Austin Bradford Hill, Principles of Medical Statistics at 2 (4th ed. 1948) (emphasis in original). And later in his text, Sir Austin notes that:
“The statistical method is required in the interpretation of figures which are at the mercy of numerous influences, and its object is to determine whether individual influences can be isolated and their effects measured.”
Id. at 10 (emphasis added).
Sir Austin’s work taken as a whole demonstrates the acceptance of the necessity of statistical methods in medicine, and causal inference. Kennedy-Shaffer’s paper covers much ground, but it short changes this important line of influence, which lies directly in the historical path between Sir Ronald Fisher and the medical regulatory community.
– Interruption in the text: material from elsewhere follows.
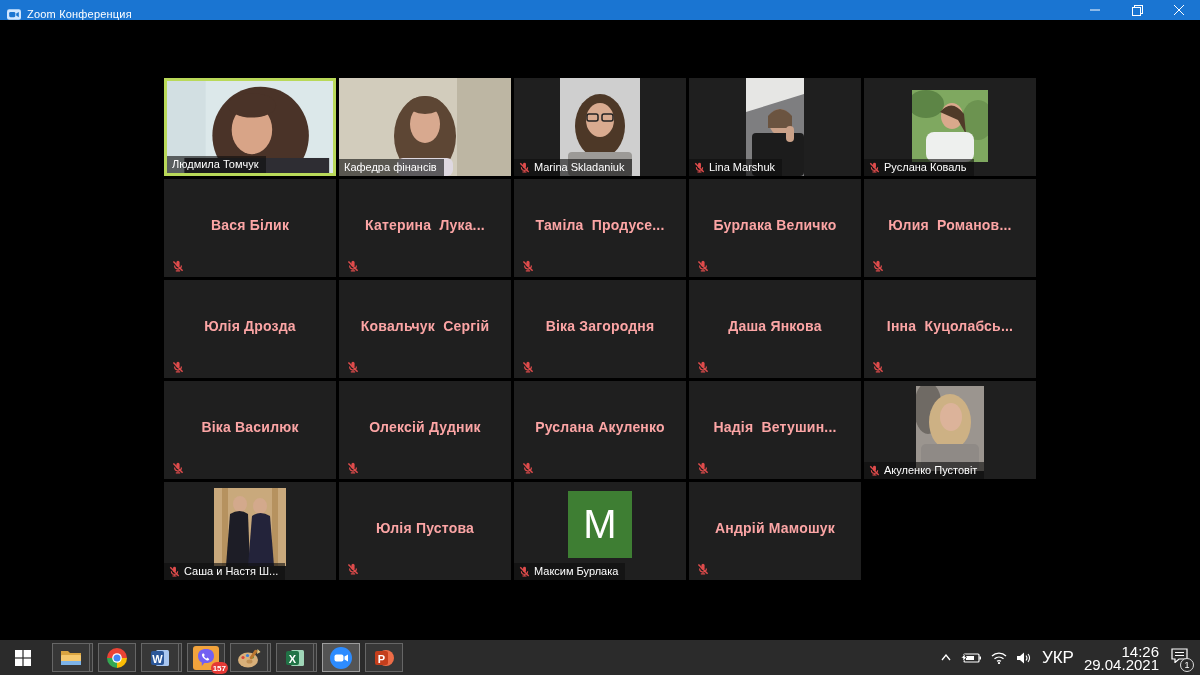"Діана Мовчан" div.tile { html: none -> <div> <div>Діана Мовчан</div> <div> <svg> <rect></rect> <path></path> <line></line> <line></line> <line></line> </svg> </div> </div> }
Kennedy-Shaffer gives a nod to Bayesian methods, and even suggests that Bayesian results are “more intuitive,” but he does not explain the supposed intuitiveness of how a parameter has a probability distribution. This might make sense at the level of quantum physics, but does not seem to describe the reality of a biomedical phenomenon such as relative risk. Kennedy-Shaffer notes the FDA’s expression of willingness to entertain Bayesian analyses of clinical trials, and the rare instances in which such analyses have actually been deployed. K-S at 629 (“e.g., Pravigard Pac for prevention of myocardial infarction”). He concedes, however, that Bayesian designs are still the exception to the rule, as well as the cautions of Robert Temple, a former FDA Director of Medical Policy, in 2005, that Bayesian proposals for drug clinical trials were at that time “very rare.2” K-S at 630.
1 Deborah Mayo, Statistical Inference as Severe Testing: How to Get Beyond the Statistics Wars (2018).
2 Robert Temple, “How FDA Currently Makes Decisions on Clinical Studies,” 2 Clinical Trials 276, 281 (2005).